Wednesday, December 21, 2011

Favorite Sentence: Vladimir Nabokov's Pale Fire

" 'Speaking of novels,' I said, 'you remember we decided once, you, your husband and I, that Proust's rough masterpiece was a huge, ghoulish fairy tale, an asparagus dream, totally unconnected with any possible people in any historical France, a sexual travestissement and a colossal farce, the vocabulary of genius and its poetry, but no more, impossibly rude hostesses, please let me speak, and even ruder guests, mechanical Dostoevskian rows and Tolstoian nuances of snobbishness repeated and expanded to an unsufferable length, adorable seascapes, melting avenues, no, do not interrupt me, light and shade effects rivaling those of the greatest English poets, a flora of metaphors, described--by Cocteau, I think--as 'a mirage of suspended gardens,' and, I have not yet finished, an absurd, rubber-and-wire romance between a blond young blackguard (the fictitious Marcel), and an improbable jeune fille who has a pasted-on bosom, Vronski's (and Lyovin's) thick neck, and a cupid's buttocks for cheeks; but--and now let me finish sweetly--we were wrong, Sybil, we were wrong in denying our little beau tenebreux the capacity of evoking 'human interest': it is there, it is there--maybe a rather eighteenth-centuryish, or even seventeenth-centuryish, brand, but it is there.' " (pages 161 - 162)

Tuesday, December 20, 2011

Where Are the Sentences?

When I started this blog, it was my intention to post a favorite sentence every couple of weeks or so.
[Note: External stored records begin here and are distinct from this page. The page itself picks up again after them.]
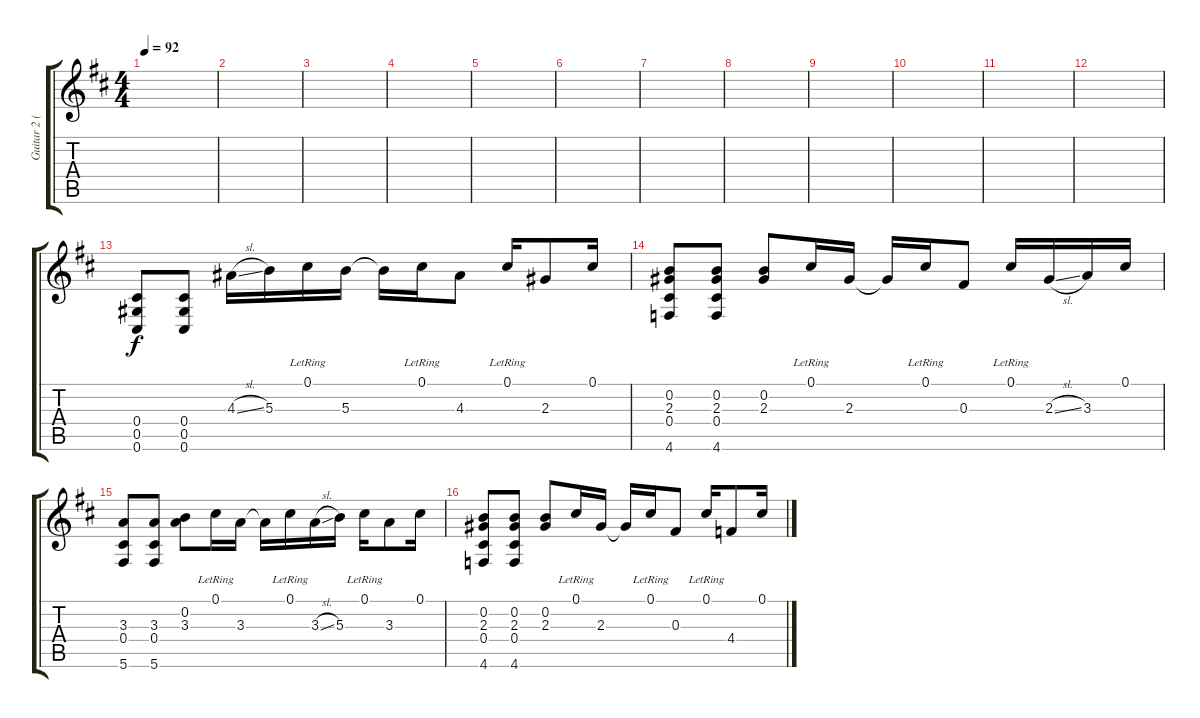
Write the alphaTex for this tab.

\track ("Guitar 2 (12-string)" "Guitar 2 (") {instrument acousticguitarsteel}
\staff {score tabs}
\tuning (Db4 B3 Gb3 Db3 Ab2 Db2) {hide}
\ts (4 4)
\tempo 92
\clef g2
\ks d
|
|
|
|
|
|
|
|
|
|
|
|
(0.4 0.5 0.6).8 (0.4 0.5 0.6).8 4.3{sl}.16 5.3.16 0.1{lr}.16 5.3.16 5.3{t}.16 0.1{lr}.16 4.3.8 0.1{lr}.16 2.3.8 0.1.16 |
(0.2 2.3 0.4 4.6).8 (0.2 2.3 0.4 4.6).8 (0.2 2.3).8 0.1{lr}.16 2.3.16 2.3{t}.16 0.1{lr}.16 0.3.8 0.1{lr}.16 2.3{sl}.16 3.3.16 0.1.16 |
(3.3 0.4 5.6).8 (3.3 0.4 5.6).8 (0.2 3.3).8 0.1{lr}.16 3.3.16 3.3{t}.16 0.1{lr}.16 3.3{sl}.16 5.3.16 0.1{lr}.16 3.3.8 0.1.16 |
(0.2 2.3 0.4 4.6).8 (0.2 2.3 0.4 4.6).8 (0.2 2.3).8 0.1{lr}.16 2.3.16 2.3{t}.16 0.1{lr}.16 0.3.8 0.1{lr}.16 4.4.8 0.1.16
This meant that by the end of each month I would have at least two favorite sentences up for said month, and possibly as many as four.

As you can see, for the month of December this has not been the case. For the record this is not going to be one of those blogs that will start and then die out soon after. Well, it may do that eventually, but for now I'm still here, and I'm still reading. I just haven't picked up the right books lately.

I had high hopes for Siobhan Fallon's You Know When the Men Are Gone, but I just couldn't hang with it. Got to page twenty or so and had to stop, found myself drifting, and I usually don't drift. Matthew Bondurant's The Third Translation and Andrew Davidson's Gargoyle both met with the same fate. Recently my wife asked why I even tried reading these books. I want to try everything, I said.

I used to feel compelled to slog through every book I started. I had to finish no matter what, even if I was not enjoying what I read. That compulsion has largely fallen away and now I'm much more discerning, I give a book at most fifty pages before deciding whether or not to continue. I feel this is fair. I know my own books are given this same litmus test.

I'm reading Nabokov's Pale Fire now and hope to have my favorite sentence up for that work within the next few days. December is looking to be a one-sentence month, but it will be a great sentence.